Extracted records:
.....
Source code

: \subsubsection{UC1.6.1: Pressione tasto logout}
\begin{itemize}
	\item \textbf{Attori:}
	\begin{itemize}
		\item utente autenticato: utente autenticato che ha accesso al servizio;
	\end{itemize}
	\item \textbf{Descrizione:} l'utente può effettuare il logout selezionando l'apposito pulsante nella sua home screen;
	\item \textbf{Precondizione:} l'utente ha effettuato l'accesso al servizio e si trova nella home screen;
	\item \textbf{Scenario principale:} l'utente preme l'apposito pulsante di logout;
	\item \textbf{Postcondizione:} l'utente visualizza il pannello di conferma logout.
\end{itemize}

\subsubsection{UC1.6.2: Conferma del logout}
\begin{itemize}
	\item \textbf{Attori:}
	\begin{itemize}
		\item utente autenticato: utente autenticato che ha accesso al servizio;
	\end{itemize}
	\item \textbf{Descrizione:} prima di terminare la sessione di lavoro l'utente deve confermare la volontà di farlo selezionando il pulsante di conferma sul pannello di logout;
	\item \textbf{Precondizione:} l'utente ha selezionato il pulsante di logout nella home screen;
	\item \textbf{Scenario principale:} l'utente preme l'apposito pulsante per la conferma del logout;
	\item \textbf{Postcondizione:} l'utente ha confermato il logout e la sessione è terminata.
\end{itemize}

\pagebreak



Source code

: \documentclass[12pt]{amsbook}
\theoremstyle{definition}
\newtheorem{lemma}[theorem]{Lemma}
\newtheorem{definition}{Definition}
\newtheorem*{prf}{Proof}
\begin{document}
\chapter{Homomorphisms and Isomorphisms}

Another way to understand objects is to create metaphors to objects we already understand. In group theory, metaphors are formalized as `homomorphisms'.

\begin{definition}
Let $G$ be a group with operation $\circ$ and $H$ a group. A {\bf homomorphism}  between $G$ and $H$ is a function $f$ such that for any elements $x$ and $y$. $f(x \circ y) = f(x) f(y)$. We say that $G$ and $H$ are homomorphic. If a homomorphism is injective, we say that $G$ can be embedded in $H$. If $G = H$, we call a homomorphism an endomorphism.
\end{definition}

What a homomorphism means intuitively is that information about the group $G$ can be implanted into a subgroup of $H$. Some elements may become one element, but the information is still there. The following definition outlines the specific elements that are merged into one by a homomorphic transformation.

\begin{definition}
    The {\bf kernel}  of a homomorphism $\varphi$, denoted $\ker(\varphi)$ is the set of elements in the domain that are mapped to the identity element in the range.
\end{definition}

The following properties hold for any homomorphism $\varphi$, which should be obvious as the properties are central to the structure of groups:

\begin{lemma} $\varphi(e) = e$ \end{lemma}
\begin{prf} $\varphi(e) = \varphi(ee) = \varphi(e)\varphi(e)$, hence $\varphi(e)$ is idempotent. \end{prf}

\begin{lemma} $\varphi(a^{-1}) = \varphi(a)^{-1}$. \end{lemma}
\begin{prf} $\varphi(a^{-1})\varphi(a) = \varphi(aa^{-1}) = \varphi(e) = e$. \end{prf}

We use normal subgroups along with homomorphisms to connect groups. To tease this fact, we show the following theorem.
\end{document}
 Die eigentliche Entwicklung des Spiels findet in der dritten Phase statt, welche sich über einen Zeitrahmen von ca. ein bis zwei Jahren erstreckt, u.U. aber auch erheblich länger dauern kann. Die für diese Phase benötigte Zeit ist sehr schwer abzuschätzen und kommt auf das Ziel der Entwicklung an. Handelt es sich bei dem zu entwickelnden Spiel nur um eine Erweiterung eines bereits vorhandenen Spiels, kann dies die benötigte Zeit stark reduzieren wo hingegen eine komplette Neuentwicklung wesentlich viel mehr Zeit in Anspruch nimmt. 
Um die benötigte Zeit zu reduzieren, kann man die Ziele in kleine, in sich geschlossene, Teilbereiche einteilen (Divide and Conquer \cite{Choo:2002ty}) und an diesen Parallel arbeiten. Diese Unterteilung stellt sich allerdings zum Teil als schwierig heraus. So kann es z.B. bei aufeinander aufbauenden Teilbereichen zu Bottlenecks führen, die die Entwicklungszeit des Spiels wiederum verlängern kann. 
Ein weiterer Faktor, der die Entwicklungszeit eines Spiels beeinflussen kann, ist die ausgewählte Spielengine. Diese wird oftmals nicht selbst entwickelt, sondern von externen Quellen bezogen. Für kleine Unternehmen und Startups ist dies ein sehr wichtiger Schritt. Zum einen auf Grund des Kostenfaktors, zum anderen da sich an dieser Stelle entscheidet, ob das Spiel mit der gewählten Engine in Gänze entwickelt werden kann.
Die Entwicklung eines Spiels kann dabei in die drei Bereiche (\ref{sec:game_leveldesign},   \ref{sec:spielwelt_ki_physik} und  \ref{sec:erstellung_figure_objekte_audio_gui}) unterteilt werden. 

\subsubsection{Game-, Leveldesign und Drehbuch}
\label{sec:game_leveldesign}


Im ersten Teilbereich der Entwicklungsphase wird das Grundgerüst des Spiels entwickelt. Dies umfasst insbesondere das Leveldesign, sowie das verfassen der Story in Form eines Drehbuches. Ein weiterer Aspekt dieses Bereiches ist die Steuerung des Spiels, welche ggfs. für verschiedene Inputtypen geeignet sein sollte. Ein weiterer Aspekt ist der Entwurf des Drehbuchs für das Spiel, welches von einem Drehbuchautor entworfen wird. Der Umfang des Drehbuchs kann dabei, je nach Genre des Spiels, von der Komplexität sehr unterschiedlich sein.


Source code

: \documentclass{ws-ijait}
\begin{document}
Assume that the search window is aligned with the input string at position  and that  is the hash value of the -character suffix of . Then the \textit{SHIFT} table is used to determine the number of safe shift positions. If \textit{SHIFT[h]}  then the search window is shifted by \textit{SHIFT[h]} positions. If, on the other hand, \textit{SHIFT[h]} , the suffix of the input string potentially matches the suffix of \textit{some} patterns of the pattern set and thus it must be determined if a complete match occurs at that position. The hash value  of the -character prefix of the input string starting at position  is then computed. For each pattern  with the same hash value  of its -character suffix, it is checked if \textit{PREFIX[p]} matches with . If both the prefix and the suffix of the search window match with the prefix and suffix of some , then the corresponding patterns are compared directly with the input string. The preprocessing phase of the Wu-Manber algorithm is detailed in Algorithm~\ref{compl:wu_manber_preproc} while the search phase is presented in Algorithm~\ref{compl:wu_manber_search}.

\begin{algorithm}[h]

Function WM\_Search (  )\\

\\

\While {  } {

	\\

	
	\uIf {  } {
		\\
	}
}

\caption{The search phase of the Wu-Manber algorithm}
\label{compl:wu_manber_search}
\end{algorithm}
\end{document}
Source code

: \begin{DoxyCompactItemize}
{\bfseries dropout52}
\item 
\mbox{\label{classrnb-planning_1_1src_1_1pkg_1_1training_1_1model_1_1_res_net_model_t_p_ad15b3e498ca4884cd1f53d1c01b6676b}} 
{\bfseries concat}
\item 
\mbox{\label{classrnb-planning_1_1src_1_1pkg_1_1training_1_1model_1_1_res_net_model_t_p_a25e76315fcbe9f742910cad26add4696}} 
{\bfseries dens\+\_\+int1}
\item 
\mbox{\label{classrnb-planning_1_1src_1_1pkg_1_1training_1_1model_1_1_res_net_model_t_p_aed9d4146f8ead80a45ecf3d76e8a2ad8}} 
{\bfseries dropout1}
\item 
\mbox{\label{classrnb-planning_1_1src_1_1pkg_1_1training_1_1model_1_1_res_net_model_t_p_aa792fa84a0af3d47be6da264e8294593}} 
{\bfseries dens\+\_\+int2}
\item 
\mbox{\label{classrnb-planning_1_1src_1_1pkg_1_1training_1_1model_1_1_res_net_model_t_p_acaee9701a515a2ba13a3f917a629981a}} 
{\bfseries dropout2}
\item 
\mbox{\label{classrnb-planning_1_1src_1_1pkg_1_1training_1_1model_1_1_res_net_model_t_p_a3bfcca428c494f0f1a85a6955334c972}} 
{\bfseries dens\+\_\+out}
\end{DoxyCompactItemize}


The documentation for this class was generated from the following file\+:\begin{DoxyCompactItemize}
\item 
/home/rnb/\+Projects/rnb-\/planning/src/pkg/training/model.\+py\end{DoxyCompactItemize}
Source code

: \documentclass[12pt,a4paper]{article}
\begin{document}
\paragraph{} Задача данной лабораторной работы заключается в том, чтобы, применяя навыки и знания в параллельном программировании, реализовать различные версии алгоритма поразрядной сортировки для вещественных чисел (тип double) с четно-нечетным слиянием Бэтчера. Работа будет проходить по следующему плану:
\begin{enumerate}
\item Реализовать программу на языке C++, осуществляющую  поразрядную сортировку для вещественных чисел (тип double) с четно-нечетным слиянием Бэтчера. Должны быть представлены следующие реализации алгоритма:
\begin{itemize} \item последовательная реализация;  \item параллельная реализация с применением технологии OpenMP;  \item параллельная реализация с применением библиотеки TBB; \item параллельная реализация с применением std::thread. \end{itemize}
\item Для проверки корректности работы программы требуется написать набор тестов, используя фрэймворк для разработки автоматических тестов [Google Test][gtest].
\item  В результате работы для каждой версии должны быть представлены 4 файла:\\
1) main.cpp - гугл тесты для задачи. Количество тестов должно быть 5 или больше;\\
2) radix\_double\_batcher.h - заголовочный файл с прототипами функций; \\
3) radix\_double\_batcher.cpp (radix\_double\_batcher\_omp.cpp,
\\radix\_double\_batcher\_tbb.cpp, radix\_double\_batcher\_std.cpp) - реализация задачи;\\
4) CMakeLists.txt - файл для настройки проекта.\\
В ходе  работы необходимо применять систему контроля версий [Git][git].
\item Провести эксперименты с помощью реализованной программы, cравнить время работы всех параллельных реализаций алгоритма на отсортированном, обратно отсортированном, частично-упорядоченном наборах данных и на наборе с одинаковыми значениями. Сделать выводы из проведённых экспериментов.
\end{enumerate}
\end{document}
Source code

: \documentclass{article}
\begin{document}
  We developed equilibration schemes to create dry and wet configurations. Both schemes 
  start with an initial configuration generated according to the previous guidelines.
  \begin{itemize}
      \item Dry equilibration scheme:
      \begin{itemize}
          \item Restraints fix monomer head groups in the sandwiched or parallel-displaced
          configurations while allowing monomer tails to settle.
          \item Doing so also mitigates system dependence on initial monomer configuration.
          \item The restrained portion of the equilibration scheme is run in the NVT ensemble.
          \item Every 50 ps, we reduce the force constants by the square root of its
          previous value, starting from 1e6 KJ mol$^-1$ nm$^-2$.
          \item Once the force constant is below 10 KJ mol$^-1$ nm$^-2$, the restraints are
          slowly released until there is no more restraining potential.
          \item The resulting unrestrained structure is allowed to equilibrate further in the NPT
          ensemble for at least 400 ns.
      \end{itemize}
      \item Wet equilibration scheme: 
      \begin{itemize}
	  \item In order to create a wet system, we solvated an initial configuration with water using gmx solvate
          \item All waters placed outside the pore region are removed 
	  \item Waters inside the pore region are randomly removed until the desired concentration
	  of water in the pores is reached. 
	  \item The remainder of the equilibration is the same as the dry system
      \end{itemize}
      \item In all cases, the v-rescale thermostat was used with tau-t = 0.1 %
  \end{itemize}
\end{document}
.....
→ What you will do
Copy the lines from the start of the data verbatim, stopping after the line containing "sua home screen;".

→ The completed task
Source code

: \subsubsection{UC1.6.1: Pressione tasto logout}
\begin{itemize}
	\item \textbf{Attori:}
	\begin{itemize}
		\item utente autenticato: utente autenticato che ha accesso al servizio;
	\end{itemize}
	\item \textbf{Descrizione:} l'utente può effettuare il logout selezionando l'apposito pulsante nella sua home screen;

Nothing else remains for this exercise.